Economics defined in this way is not universally embraced; not by all thinkers of past centuries, nor by present-day university economics departments. It has been condemned as the ‘Dismal Science’ by Thomas Carlyle. Karl Marx could not accept the validity of a science which claimed universal validity in the study of human action, since in his view people’s modes of thinking could only be determined by their class membership or affiliation (himself conveniently exempted); bourgeois, proletariat, serf, etc. Others base similar objections on the basis of race, ethnicity, culture, etc., claiming that what is true for one group is not valid for another (this is known as ‘polylogism’). No one could claim that there is a ‘Jewish Physics’ or a ‘Chinese Chemistry’ that would not be equally valid for Russians, Germans and Africans. But for economics, the polylogists have succeeded to a certain extent in marginalizing economists as the sycophant apologists of bourgeois capitalism, and dismissing them as partisan politicians.

::::::::::

Task directions: In the passage on objections to economics, what term is given for the claim that what is true for one group is not valid for another?

Saved data entries:
::::::::::

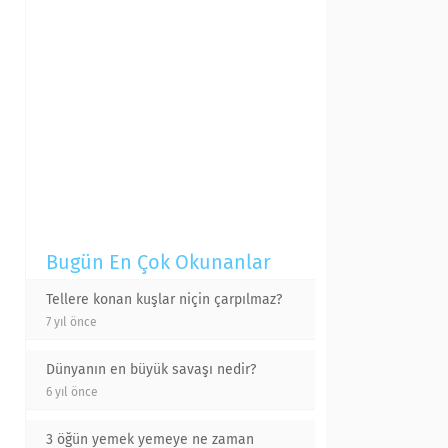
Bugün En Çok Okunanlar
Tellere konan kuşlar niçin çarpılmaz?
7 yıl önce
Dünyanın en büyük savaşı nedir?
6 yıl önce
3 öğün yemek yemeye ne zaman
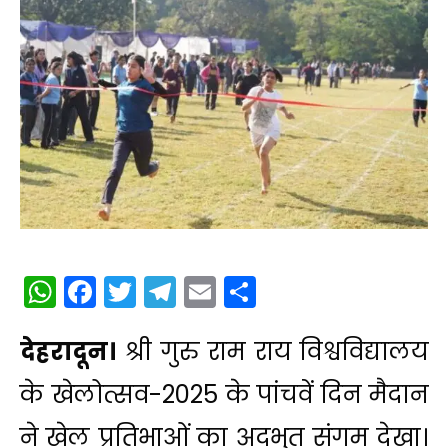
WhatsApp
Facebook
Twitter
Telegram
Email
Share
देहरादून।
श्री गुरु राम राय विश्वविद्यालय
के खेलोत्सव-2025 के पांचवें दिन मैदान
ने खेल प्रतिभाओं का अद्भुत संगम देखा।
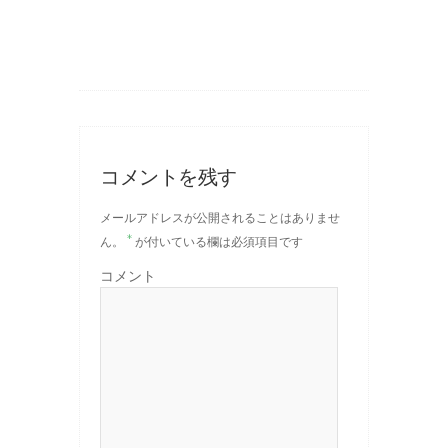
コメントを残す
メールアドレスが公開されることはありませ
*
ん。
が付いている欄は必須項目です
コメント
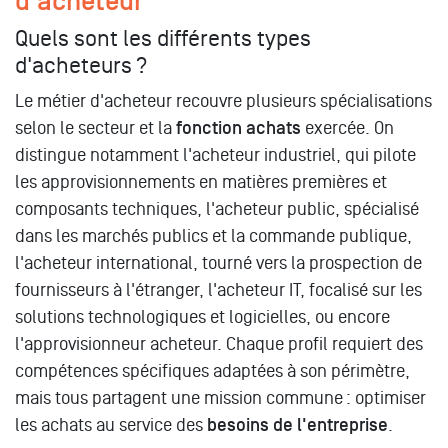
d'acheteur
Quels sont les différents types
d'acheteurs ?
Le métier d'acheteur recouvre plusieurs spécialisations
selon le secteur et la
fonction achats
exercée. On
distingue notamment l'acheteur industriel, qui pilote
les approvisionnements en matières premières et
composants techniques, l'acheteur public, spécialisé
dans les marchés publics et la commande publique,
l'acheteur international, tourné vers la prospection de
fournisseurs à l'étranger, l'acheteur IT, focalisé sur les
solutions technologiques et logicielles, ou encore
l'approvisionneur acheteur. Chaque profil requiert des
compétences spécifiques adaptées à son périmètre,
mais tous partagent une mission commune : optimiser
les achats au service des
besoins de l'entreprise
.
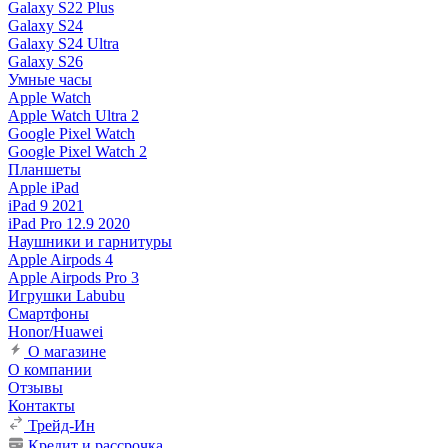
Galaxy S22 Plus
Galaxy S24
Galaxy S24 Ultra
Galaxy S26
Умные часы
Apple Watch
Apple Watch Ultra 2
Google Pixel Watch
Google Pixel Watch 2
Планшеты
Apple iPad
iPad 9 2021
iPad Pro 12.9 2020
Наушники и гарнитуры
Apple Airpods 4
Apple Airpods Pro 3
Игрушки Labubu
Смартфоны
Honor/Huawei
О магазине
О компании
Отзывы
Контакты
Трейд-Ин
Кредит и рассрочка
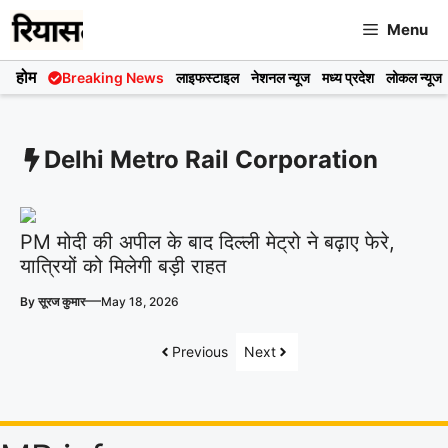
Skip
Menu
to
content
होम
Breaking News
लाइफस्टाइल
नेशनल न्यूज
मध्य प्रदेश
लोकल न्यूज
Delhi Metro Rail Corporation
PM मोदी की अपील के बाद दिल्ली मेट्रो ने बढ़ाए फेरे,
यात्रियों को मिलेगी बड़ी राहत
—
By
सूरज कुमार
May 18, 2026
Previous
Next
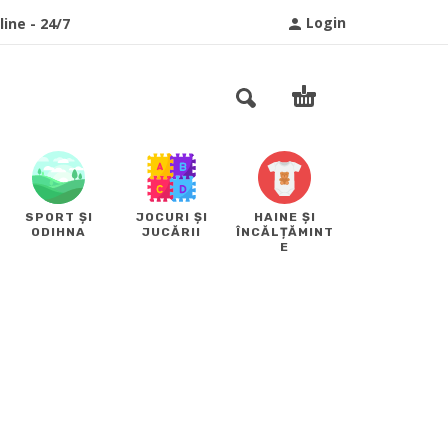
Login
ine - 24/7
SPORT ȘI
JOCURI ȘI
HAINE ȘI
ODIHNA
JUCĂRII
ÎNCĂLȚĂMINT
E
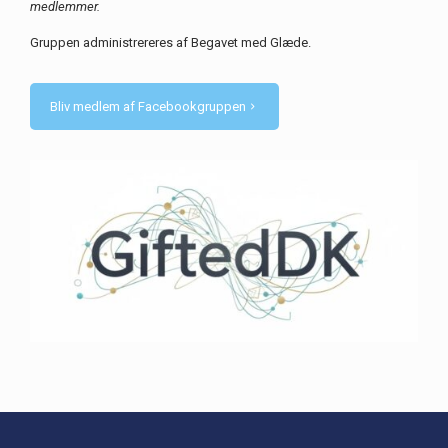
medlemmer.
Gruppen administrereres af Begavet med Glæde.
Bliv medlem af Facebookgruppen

::::::::::

Written response: Polylogism